Place is key to Peace
15 May 2009
CABE commissioner Liz Peace, the chief executive of the British Property Federation, says the major lesson from CABE’s first decade is that creating great buildings is not enough in itself – we must create great places.
No developer wants to produce a badly designed building, says Liz Peace, even though that is exactly what they sometimes do.
‘Anyone who’s a responsible investor in property takes a close interest in design because they can see that design adds value,’ she says. ‘Everybody would like what they build to be well regarded because that makes it more valuable.’
As chief executive of the British Property Federation, which represents the companies behind most of the landmark developments completed over the last decade, Peace is in a good position to know why we do still get bad design.
She puts it down to ‘cock-up rather than conspiracy’, and clients failing to keep very closely involved with their architects and urban designers. ‘An architect may produce a fantastic design but it may be unbuildable or it may not fit well with the purpose of the building or the environment around it. Just hiring a brilliant architect doesn’t guarantee you the best solution for an area.’
The key lesson Liz draws out is that development is about creating great places – not just great buildings. ‘I believe very strongly that a building is made by its location and its surroundings. You cannot look at buildings in isolation. You should be looking at the broader urban design experience – particularly how buildings interact with the open space, the roads, the pavements and the other structures around them.’
The message about creating great places has just been re-iterated in the government’s important new strategy for improving the quality of places, World-class places. It sets out the practical steps needed to create more prosperous, attractive, distinctive, inclusive and sustainable places. (The strategy’s launch in May 2009 was celebrated by Ian McMillan in his poem ‘Welcome to a world-class place’)
‘Take Victoria Street in London,’ Peace says. ‘It is vastly improved outside Cardinal Place because Land Securities built it further back from the road in order to create wider pavements where people can walk in a more leisured fashion without being jostled.’
Peace says that successful buildings must be both functional and sustainable. She praises Calthorpe Estates’ 19 George Road development in Birmingham, one of the first schemes in the city to achieve a BREEAM excellent rating. ‘It is very functional, it isn’t wildly fancy architecture but it is a comfortable building to be in. There’s not much point having a building that appears fantastic if it doesn’t meet its primary purpose – what does it feel like to work in? Does it make you feel happy?’
By contrast, she believes, one of the most iconic London buildings of the last decade was not designed with users at front of mind. ‘I love the appearance of the Gherkin - I think it’s stunning from an external architecture perspective,’ she says. ‘But people who understand office buildings will tell you it is not a very practical building. The office space is the wrong shape and layout, the reception area is a bit constrained, it’s not terribly obvious where the entrance is, and you invariably end up walking 3600 to find it. I think that’s a classic case of where people looked at the architectural trophy and didn’t think about how it was going to be used, how people were going to approach it and how it related to the streetscape outside.’
Thinking about the developments she loves, like Spinningfields in Manchester, Brindleyplace in Birmingham and Broadgate and Canary Wharf in London, Liz believes they have one thing in common. ‘They’ve been promoted by organisations that cared deeply about creating an environment.
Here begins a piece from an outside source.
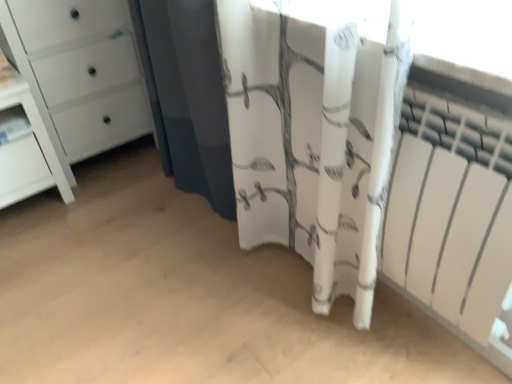
Identify the location of free space to the left of white floral fabric at center. The width and height of the screenshot is (512, 384). coord(98,207).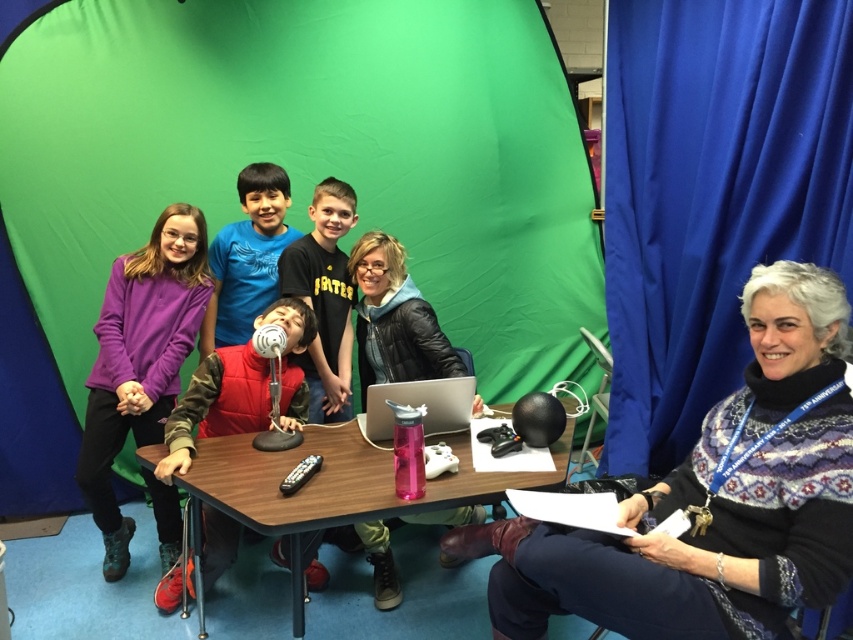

If you look at Spinningfields or Brindleyplace there aren’t - with one possible exception - any particularly architecturally significant buildings that stand out. It wasn’t about incredible iconic shapes; it was about creating an interesting and pleasant place to be in.’
Achieving that kind of result means developers need to work very closely with their architects and urban designers. ‘Being a client is a very big responsibility. Unless you’re there every inch of the way and make it a real integrated project and a partnership, then you get the mess you deserve in the end.’
Regardless of the quality of the design, though, few developments make financial sense at the moment. ‘The stream of big schemes that we’ve come to expect has effectively dried up. All the big companies have got lots of interesting stuff in the pipeline but it is sitting in there until we’re out of this recession. So places like Bradford now have an extremely large hole in the middle, and it’s going to stay like that for a long time’
In the meantime, public building projects should be viewed as opportunities. ‘It is more important than ever that projects which are part of major initiatives like Building Schools for the Future are designed with broader economic and community benefits in mind.’
Liz Peace is a CABE commissioner and the chief executive of the British Property Federation.